使用自动细胞计数器确定100微升细胞悬液中的细胞数，并将所需体积的细胞悬液转移到50毫升管中。将细胞以300 G离心三分钟。接下来，吸出上清液并将细胞重悬于两毫升含有 ROCK 抑制剂的无饲养层 IPSC 维持培养基中。

在每个 50 毫升的试管中填充 18 毫升的培养基。然后，将20毫升细胞悬液分配到每个生物反应器管中。将试管放入生物反应器系统并设置无限期的培养参数。

通过生物反应器显示屏启动预培养程序。为了第二天更换培养基，让聚集体在生物反应器管中沉淀约五分钟，然后小心地吸出上清液。每管加入15毫升不含ROCK抑制剂的新鲜无饲养层IPSC维持培养基，并在台式生物反应器中继续培养24小时。

要开始神经元分化，让聚集体沉淀在生物反应器管中并小心地从细胞中吸出上清液，在管中留下约五毫升上清液。然后，加入35毫升由神经基础培养基和每毫升2微克多西环素组成的神经诱导培养基。将试管放回台式生物反应器中并继续培养。

如前所述，连续两天每天执行介质更换。如前所示吸出上清液后，将聚集体转移到无菌的15毫升或50毫升管中，并用DPBS轻轻冲洗聚集体两次。尽可能小心地吸出上清液，不要干扰聚集体。

然后根据沉淀大小向沉淀中加入两到五毫升预热的细胞解离酶，并将细胞在37摄氏度的水浴中孵育约10分钟。每两分钟轻轻重悬沉淀的聚集体，直到聚集体解离。加入预热的神经基础培养基，体积是先前添加的细胞解离酶的三倍，并小心重悬细胞以确保细胞奇异化。

确定细胞数量并将相应体积的细胞悬液转移到15毫升或50毫升管中以进行冷冻保存。以300 G离心至细胞三分钟。吸出上清液并将细胞沉淀轻轻重悬于含有10%二甲基亚砜的相应体积的冷冻培养基中。

将细胞悬液分装在合适的小瓶中进行冷冻保存。立即将小瓶转移到装有2-丙醇的预冷慢速冷冻容器中，并将容器置于零下80摄氏度过夜。第二天将小瓶置于零下150摄氏度下长期储存。

人iPSCs的贴壁培养物分离、单化并转移到悬浮液后，聚集体在24小时内形成并继续生长。经过两天的转基因诱导，早期的神经元可以被冷冻保存以供随后成熟。在悬浮的最初几天观察到人iPSCs的持续增殖，并且在诱导两天后细胞培养数量达到峰值。
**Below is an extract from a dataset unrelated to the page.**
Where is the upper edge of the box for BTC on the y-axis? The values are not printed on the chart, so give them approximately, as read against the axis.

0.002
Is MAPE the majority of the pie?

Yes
然而，长时间悬浮培养超过四天并没有提高细胞产量，因为聚集体对酶奇异化的抵抗力越来越强。此外，与第0天相比，总直径在第二天增加了50%，在第五天几乎翻了一番。尽管直径的增加限制了聚集体的营养供应，但在分化的第二天或第五天，细胞的活力没有受到影响。
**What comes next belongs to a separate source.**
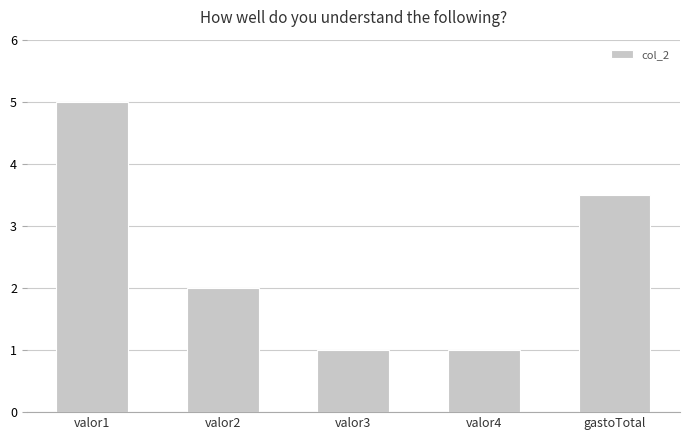

What value does the data have at valor1?

5.0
神经元标志物β三微管蛋白和微管相关蛋白（MAP2）的时间基因表达谱和免疫化学染色证实了两天冷冻保存细胞的神经元细胞身份。此外，神经元培养物富含微管相关蛋白tau转录物（MAPT），并显示出多能性调节转录因子POU5F1的表达伴随下降解冻后的第一周内形成了致密的神经炎网络，这也表明神经元培养物的成熟度增加。该协议为转化为大规模和全自动生物反应器奠定了基础，这表明未来大规模应用的细胞输出能力进一步显着增加。

一旦用神经原蛋白2证实，使用线性决定转录因子来加速分化已被应用于许多不同的细胞类型和疾病，以促进iPSC建模。